The Dudley laboratory is focused on:
- Mechanisms of virus-induced diseases, including breast cancer and lymphomas
- Retrovirus replication and development of efficient viral vectors
- Viral manipulation of cellular processes, such as innate immunity mediated by Apobec cytidine deaminases and ER-associated degradation (ERAD)

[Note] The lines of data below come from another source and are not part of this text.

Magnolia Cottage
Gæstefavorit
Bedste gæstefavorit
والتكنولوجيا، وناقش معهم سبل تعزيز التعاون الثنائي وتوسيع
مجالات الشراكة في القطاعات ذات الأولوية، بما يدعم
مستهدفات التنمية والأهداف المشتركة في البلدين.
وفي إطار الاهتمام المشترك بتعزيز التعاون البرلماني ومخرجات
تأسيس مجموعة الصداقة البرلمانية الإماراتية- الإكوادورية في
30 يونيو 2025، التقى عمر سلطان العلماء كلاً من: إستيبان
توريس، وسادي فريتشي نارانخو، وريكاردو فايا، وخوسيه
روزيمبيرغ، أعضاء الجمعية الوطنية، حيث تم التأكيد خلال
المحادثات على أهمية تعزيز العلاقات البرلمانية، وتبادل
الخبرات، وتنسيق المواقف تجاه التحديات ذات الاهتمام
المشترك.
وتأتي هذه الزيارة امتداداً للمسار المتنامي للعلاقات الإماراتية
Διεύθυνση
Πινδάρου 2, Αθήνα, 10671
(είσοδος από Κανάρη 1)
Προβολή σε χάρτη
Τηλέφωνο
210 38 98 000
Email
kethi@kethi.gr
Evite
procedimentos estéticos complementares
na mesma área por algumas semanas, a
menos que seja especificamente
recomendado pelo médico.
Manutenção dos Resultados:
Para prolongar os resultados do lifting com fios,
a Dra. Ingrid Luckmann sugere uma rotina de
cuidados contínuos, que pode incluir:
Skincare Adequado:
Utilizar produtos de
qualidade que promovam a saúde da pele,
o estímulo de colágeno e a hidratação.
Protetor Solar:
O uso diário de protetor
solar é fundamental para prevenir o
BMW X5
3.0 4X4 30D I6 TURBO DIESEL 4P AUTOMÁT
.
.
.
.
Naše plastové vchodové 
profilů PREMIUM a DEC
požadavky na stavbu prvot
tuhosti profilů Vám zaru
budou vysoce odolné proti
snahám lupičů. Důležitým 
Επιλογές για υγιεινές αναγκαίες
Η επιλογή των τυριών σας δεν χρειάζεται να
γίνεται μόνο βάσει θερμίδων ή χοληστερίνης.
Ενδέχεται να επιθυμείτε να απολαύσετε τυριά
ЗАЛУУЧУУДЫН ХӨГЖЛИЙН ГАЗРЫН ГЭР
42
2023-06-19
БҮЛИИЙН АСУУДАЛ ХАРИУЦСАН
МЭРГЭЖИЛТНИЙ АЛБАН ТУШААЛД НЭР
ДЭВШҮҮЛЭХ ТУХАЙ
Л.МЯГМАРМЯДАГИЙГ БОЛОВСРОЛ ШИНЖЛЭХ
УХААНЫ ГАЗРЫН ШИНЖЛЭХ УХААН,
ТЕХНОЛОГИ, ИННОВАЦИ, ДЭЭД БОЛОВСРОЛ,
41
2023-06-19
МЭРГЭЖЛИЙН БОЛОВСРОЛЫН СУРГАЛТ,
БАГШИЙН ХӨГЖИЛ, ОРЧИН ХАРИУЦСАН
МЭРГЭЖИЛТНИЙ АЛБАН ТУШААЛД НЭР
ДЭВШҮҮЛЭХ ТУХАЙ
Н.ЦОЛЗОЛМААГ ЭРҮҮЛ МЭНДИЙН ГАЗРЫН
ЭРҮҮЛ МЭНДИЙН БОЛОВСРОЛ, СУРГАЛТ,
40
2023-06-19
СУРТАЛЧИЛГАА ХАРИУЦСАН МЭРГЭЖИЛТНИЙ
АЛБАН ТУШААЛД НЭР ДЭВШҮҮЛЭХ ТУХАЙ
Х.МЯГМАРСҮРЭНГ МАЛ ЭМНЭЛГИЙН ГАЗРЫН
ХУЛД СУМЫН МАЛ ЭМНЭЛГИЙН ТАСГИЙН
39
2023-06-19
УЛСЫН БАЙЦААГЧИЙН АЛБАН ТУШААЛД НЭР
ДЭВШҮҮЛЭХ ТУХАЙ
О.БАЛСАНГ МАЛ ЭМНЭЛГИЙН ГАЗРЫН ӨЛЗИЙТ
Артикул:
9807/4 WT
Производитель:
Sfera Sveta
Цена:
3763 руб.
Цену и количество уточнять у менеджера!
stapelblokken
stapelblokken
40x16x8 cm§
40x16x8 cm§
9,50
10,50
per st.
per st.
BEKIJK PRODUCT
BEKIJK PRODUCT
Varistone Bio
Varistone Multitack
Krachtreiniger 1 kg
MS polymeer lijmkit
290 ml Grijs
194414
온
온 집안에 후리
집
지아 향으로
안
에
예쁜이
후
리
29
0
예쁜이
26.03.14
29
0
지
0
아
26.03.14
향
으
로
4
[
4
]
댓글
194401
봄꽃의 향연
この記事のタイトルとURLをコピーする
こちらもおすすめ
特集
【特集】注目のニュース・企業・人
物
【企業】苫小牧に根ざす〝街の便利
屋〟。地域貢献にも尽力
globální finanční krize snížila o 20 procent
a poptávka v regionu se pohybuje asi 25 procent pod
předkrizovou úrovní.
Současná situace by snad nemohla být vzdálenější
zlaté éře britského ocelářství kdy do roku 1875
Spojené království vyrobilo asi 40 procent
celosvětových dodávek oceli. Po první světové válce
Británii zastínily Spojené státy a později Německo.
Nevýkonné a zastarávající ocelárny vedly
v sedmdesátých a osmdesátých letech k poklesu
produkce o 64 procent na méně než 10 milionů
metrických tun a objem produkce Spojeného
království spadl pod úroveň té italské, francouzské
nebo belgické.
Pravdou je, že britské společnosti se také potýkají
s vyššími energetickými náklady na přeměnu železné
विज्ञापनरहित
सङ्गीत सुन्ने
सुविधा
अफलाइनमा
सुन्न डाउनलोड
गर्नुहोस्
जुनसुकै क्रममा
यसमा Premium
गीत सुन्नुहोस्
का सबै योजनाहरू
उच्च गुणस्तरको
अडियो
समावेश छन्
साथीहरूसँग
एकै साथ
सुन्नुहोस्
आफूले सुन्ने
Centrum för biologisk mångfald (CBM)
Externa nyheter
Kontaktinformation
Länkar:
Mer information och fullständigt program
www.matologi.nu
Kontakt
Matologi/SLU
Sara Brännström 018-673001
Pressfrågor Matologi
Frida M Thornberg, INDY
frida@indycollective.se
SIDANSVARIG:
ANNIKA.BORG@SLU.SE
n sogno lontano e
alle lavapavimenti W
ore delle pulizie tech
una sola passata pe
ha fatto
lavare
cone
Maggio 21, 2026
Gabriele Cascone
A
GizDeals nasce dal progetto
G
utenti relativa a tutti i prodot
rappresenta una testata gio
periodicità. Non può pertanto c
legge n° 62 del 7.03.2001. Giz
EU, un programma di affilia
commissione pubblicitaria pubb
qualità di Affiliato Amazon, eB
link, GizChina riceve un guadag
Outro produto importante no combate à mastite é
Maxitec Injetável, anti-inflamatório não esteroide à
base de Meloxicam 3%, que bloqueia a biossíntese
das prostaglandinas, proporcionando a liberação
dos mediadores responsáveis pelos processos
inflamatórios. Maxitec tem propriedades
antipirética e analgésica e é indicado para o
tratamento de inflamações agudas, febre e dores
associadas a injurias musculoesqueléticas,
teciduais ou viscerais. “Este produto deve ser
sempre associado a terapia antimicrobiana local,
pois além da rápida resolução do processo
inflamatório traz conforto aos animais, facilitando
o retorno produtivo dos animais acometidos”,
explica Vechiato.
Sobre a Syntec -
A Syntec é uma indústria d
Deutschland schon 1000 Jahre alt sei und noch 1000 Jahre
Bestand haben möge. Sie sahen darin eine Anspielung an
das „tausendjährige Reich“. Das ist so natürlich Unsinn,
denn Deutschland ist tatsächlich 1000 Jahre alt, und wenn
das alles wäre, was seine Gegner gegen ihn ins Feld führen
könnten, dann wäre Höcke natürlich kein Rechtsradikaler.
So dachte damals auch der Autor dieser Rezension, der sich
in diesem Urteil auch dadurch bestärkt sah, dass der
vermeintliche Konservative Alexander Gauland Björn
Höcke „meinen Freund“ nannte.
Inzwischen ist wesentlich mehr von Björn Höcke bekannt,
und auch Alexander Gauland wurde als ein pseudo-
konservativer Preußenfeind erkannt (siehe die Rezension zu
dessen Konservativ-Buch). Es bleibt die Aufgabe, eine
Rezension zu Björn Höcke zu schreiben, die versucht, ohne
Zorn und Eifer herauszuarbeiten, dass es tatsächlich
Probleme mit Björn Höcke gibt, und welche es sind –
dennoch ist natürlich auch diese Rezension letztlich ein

Unlike human complex viruses, such as HIV-1 or human T-cell leukemia virus type 1 (HTLV-I), mouse mammary tumor virus (MMTV) provides a model system that allows biochemical, genetic, and biological studies of viral pathogenesis. Our early studies revealed that the types of tumors induced by MMTV depended on cell-type specific enhancers within the viral transcriptional regulatory region (LTR). Substitution of the MMTV enhancer region switched virus-induced disease from breast cancers to T-cell lymphomas. We also showed that MMTV encodes several different regulatory and accessory proteins that contribute to viral replication and tumorigenesis, including superantigen (Sag), Rem, signal peptide (SP), and Rem-CT. Accessory proteins only are required during MMTV replication in mice.
We identified the virally encoded protein, Rem (regulator of MMTV mRNA export and expression). Rem is a fascinating protein with a highly unusual trafficking scheme and multiple functions. Rem is translated as a precursor at the ER membrane and cleaved into a functional signal peptide (SP) and Rem-CT. SP is actively retrotranslocated to the cytosol and then imported into the nucleus for MMTV RNA export and translation. Our work showed that SP retrotranslocation is dependent on the essential AAA ATPase VCP/p97, but avoids ubiquitylation and ERAD for nuclear function [see animation:]. We also demonstrated that Rem-CT (Rem C-terminal cleavage product) traffics from the ER to the cell surface through endosomes using VCP/p97 without passing through the Golgi network. The function of this cellular pathway and Rem-CT protein have yet to be determined. Rem precursor activity was identified by analysis of loss-of-function mutants in mice. Rem-null mutants showed increased cytidine mutations within viral DNA, which were typical of the Apobec family member, activation-induced cytidine deaminase (AID), but AID-knockout mice did not. Our data suggest that Rem precursor is the first known protein inhibitor of AID, which functions in antiviral innate immunity.
In addition, our laboratory is interested in improving retroviral vectors for molecular biology and gene therapy. Recent work indicates that unintegrated retroviral DNA activates a cellular signaling pathway that results in increased cap-dependent viral translation. Together, our experiments reveal how retroviruses provide the means for understanding basic cell biology with applications to disease treatments.